Convert the KB’s trained embeddings to 2 files suitable for https://projector.tensorflow.org. This outputs only entity embeddings, not relation embeddings, a visualization of which may not be interpretable.

Parameters:
  • embeddings_filename (str) – Filename to output embeddings to, tsv format.
  • labels_filename (str) – Filename to output labels to, one label per row.
  • filter_fn (function) – Only include the embeddings/labels for which filter_fn(label) returns True
to_triples(data=False)

Convert all facts in the KB to a list of triples, each of length 3 (or 4 if data=True). Any fact that is not arity 2 will be ignored.

Note:While the Prolog style representation uses pred(subject, object), the triple representation is (subject, pred, object).
Parameters:data (bool) – Whether to return subject, predicate and object attributes as elements 4, 5, and 6 of the triple. The 7th element of the triple is usually False, but is True when the fact/triple is a negative example.
Returns:list of triples (tuples of length 3 or 7 if data=True)
Example:
>>> kb = KB()
>>> kb.store('a(b, c)')
0
>>> kb.to_triples()
[('b', 'a', 'c')]
>>> kb.store('a(a)')
1
>>> kb.to_triples()
[('b', 'a', 'c')]
>>> kb.attr('b', {'an_attribute': 'xyz'})
>>> kb.to_triples()
[('b', 'a', 'c')]
>>> kb.to_triples(data=True)
[('b', 'a', 'c', {'an_attribute': 'xyz'}, {}, {}, False)]
train_kg_model(steps=1000, batch_size=512, lr=0.001, reencode_triples=False, neg_to_pos=128, neg_ratio=1.0, verbose=True)

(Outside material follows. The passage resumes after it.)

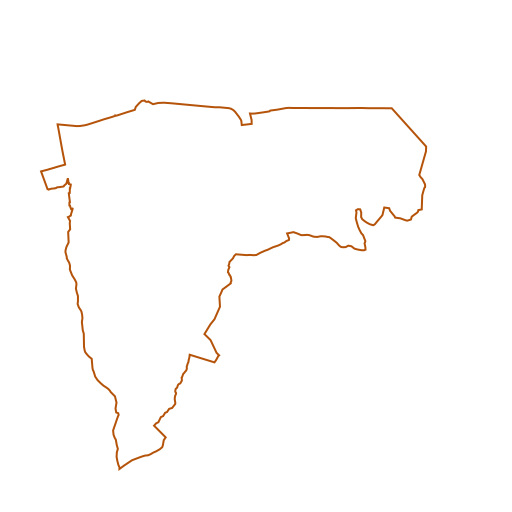 Lugasu De Jos, Bihor, Romania (orthographic projection), rotated 167°
{"feature_id": "2599482B52490919803078", "entity_name": "Lugasu De Jos", "entity_type": "district", "adm_level": 2, "iso_a3": "ROU", "parent_name": "Romania", "parent_adm1": "Bihor", "projection": "orthographic", "projection_center": [22.33, 47.093], "detail": "fine", "context": "isolated", "style": "outline", "palette": "amber", "viewbox_px": 512, "rotation_deg": 167, "n_neighbors": 0, "source": "geoboundaries", "source_scale": "gbopen_adm2", "svg_char_len": 5529}
<svg xmlns="http://www.w3.org/2000/svg" viewBox="0 0 512 512"><g transform="rotate(167 256 256)"><path d="M419.7,428.9L419.8,428.1L419.9,424.4L420.9,404.1L421.0,401.4L421.4,388.7L421.4,388.0L421.8,387.9L423.3,387.9L426.3,387.8L431.6,387.5L432.3,387.4L436.1,387.2L436.6,387.2L438.4,387.1L439.1,387.0L446.4,386.8L444.1,368.1L443.7,368.0L443.4,367.6L443.0,367.6L443.0,367.4L442.9,367.4L442.6,367.4L440.8,367.6L440.1,367.6L438.0,367.3L437.3,367.2L436.6,367.3L435.9,367.1L434.5,367.6L433.0,367.5L431.9,367.3L430.2,367.2L428.2,367.0L427.5,367.2L427.1,367.8L424.9,368.9L424.2,369.7L423.3,371.3L422.6,372.7L421.8,374.1L422.0,371.4L422.1,370.7L422.3,369.3L421.9,369.2L422.1,368.2L421.2,367.7L420.4,367.3L420.9,365.9L421.2,365.2L421.6,364.6L421.8,364.0L422.1,364.0L423.3,359.3L424.3,359.3L425.2,350.3L425.8,350.1L426.1,348.6L426.4,347.8L426.4,347.3L426.2,347.3L426.0,347.0L425.9,346.6L425.9,346.1L425.9,345.3L425.6,343.4L424.6,343.6L424.1,343.5L424.0,343.2L426.4,339.1L426.9,338.2L427.3,337.1L428.0,336.9L429.2,336.4L430.5,336.2L429.3,332.0L430.1,329.8L431.1,323.8L433.6,321.7L435.5,311.4L438.7,307.4L440.2,304.6L440.8,302.7L440.6,297.7L440.9,296.3L440.2,293.6L439.7,292.1L439.5,291.0L439.4,288.4L440.4,284.6L439.5,278.5L437.9,274.0L437.1,270.8L437.3,268.9L438.8,264.7L438.8,260.9L438.5,257.1L439.7,251.8L440.6,249.4L440.2,245.9L438.9,242.4L438.6,241.2L438.6,240.2L438.6,238.2L439.1,234.4L440.0,232.2L440.7,230.0L440.7,229.1L441.5,222.7L441.3,219.7L441.3,219.0L444.0,206.2L444.2,202.5L444.0,200.6L442.5,197.5L441.2,195.3L439.2,192.8L440.5,183.8L440.6,181.7L440.2,180.3L439.8,174.6L438.3,170.7L435.9,166.9L433.8,164.0L431.3,161.4L430.0,159.9L429.4,159.0L428.6,157.5L428.2,156.2L425.0,151.0L424.9,144.5L427.2,139.0L427.4,135.0L425.6,133.8L425.6,132.0L426.8,130.5L434.5,118.1L435.0,113.9L434.6,110.8L433.9,108.5L434.2,103.3L434.0,99.2L435.8,95.9L437.0,91.7L437.2,87.8L437.1,83.6L437.0,82.8L436.8,82.1L436.6,80.5L436.8,80.0L437.0,79.2L431.4,81.6L422.7,84.9L414.6,86.0L411.9,86.3L409.1,86.5L405.8,86.1L402.9,86.7L400.5,87.5L397.4,88.1L393.3,89.3L390.4,90.8L389.3,92.6L387.3,97.3L384.8,99.6L393.5,113.6L391.0,115.4L388.5,116.0L385.0,120.4L382.5,120.9L379.8,123.7L377.8,124.0L375.0,126.6L371.9,126.8L368.0,130.0L367.6,131.3L367.6,132.3L367.5,133.2L367.4,134.8L366.9,136.4L366.3,137.8L364.9,139.8L364.7,140.4L365.2,141.9L364.8,143.2L364.2,144.5L362.5,145.5L362.0,146.3L361.5,147.2L360.8,148.1L360.1,148.5L359.4,148.7L358.8,148.8L358.0,149.3L356.9,150.6L356.3,151.2L356.0,152.5L355.8,154.3L355.3,154.6L353.6,157.2L353.1,157.8L352.7,157.9L350.7,159.5L350.4,159.6L349.9,160.1L349.3,160.7L349.1,161.2L348.7,161.9L348.4,163.7L346.6,166.8L345.8,167.7L344.8,170.2L343.7,172.2L343.5,172.8L342.8,174.7L320.4,161.7L318.9,163.0L317.8,164.1L316.4,165.7L315.3,167.0L314.3,167.5L316.2,170.5L319.2,184.3L323.8,191.5L315.9,199.6L313.6,201.4L310.7,203.7L302.5,214.7L300.8,224.7L297.9,228.5L296.2,230.9L290.2,233.5L286.8,235.0L286.9,235.4L286.3,236.4L285.6,237.2L285.4,238.5L285.4,239.5L285.3,240.4L285.5,241.1L285.3,241.4L285.7,242.7L285.9,242.9L286.1,243.4L286.0,243.6L286.3,243.9L286.4,244.7L286.4,245.4L287.0,246.4L286.2,248.6L284.4,251.1L285.0,252.7L284.2,253.8L283.6,255.0L283.2,256.1L281.7,257.1L279.1,258.8L277.3,260.9L275.2,262.2L270.8,260.8L265.1,259.0L261.6,258.4L258.1,257.3L255.4,256.9L250.9,258.2L245.6,259.2L243.4,259.4L237.6,260.7L232.2,261.2L228.8,261.9L227.1,262.6L225.4,262.7L223.2,263.7L220.3,264.2L219.8,265.6L220.6,271.0L214.1,270.8L211.9,269.4L210.9,268.8L207.3,266.2L203.8,265.4L201.7,265.2L199.3,264.3L195.6,261.9L192.1,260.8L188.6,260.7L185.4,259.9L183.0,259.0L182.1,258.5L180.4,257.9L178.9,256.3L176.0,252.8L174.3,250.6L172.8,247.8L171.4,245.9L169.5,245.0L166.6,244.5L163.7,245.3L160.8,244.0L158.4,241.0L155.8,239.6L151.7,237.8L149.6,237.3L147.9,237.5L147.5,239.7L147.4,241.7L147.4,243.8L147.0,244.5L146.6,244.9L146.1,246.0L147.0,252.3L148.2,254.3L149.2,257.9L149.9,261.6L150.2,266.5L150.3,269.9L150.1,271.0L148.3,275.8L148.3,278.0L146.1,278.7L144.0,278.0L143.7,274.8L144.1,273.0L144.8,270.3L144.2,267.9L142.2,265.4L140.5,263.6L137.9,261.3L134.8,259.6L133.0,260.2L130.6,262.1L125.5,265.9L123.6,267.4L122.2,270.2L120.1,274.4L115.5,272.6L115.2,269.9L112.0,263.4L111.8,262.1L107.0,260.3L102.1,257.1L100.6,256.4L96.8,256.7L95.4,259.3L94.3,259.8L91.1,261.2L89.6,261.8L88.1,262.8L87.7,263.8L87.5,264.2L84.0,264.1L83.9,264.6L82.1,271.3L80.3,277.9L77.4,283.2L76.5,284.6L75.8,285.0L75.4,286.2L75.2,287.9L76.6,293.6L77.9,295.8L78.7,298.2L66.8,319.8L66.6,320.6L65.6,324.4L71.2,334.5L90.5,369.4L101.0,371.9L113.9,374.9L120.0,376.5L122.2,377.0L134.5,379.7L153.7,384.2L168.8,387.7L177.2,389.7L185.5,391.6L190.9,393.0L193.5,393.4L202.4,393.8L209.4,394.5L209.9,394.2L210.3,393.9L212.0,394.0L217.4,394.4L220.9,394.7L224.3,395.0L225.2,395.1L226.7,395.4L227.7,395.6L228.2,395.7L229.4,396.1L229.8,396.2L229.7,389.5L230.5,385.7L240.4,386.8L239.9,391.1L240.1,392.1L241.3,395.5L243.1,399.4L243.8,401.0L244.6,402.3L245.5,403.5L247.1,405.0L249.0,406.1L257.7,409.0L263.0,410.3L273.1,413.6L284.9,417.5L296.4,421.3L303.6,423.7L304.6,424.0L309.4,425.5L311.0,426.0L312.5,426.3L316.8,427.1L318.3,427.1L320.4,427.1L321.3,427.1L322.2,427.1L323.3,428.1L326.2,430.8L326.8,430.6L328.2,430.9L329.1,431.6L329.6,432.6L332.5,432.8L335.6,431.1L336.7,430.3L337.9,429.5L339.6,428.3L340.4,427.0L341.2,425.7L342.1,425.6L349.4,425.1L359.6,424.2L361.4,424.2L361.6,424.5L361.8,424.2L364.9,423.9L367.9,423.7L373.5,423.4L377.5,423.0L386.0,422.3L391.0,421.9L392.3,421.9L393.7,421.9L398.5,422.3L401.5,422.9L415.5,427.5L419.7,428.9Z" fill="none" stroke="#b45309" stroke-width="2"/></g></svg>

Train a KG model on the KB.

Parameters:
  • steps (int) – Number of training steps
  • batch_size (int) – Batch size for training
  • lr (float) – Initial learning rate for Adam optimizer
  • reencode_triples (bool) – If a node has been added since last training, set this to True
  • neg_to_pos (int) – Ratio of generated negative samples to real positive samples
  • neg_ratio (float) – How often real/inputted negative examples should appear, vs real pos + generated neg. Smaller (>0) means more often.

Negative Examples

Negative examples can be added to a Zincbase in two ways. Either:

  • Prefix a rule with ~, such as ~likes(tom, sprouts)
  • Give it a truthiness attribute that’s less than zero.

Concretely, this looks like:

kb.store('~likes(tom, sprouts)')
kb.store('likes(tom, sprouts)', edge_attributes={'truthiness': -1})

Negative examples are fed in to the KG model as part of the usual training regime; you may control the frequency that this happens with the neg_ratio kwarg of KB.train_kg_model.

Note that you can specify truthiness as something you want the model to learn to predict (i.e. specify pred_attributes=[‘truthiness’] when you call build_kg_model). But, negative truthiness takes the example out of the normal flow of this: only examples with 0 <= truthiness <= 1 are part of ‘proper’ training where the predicate prediction is taken into account.

Anecdotally, negative examples do not help much, or only help with small datasets.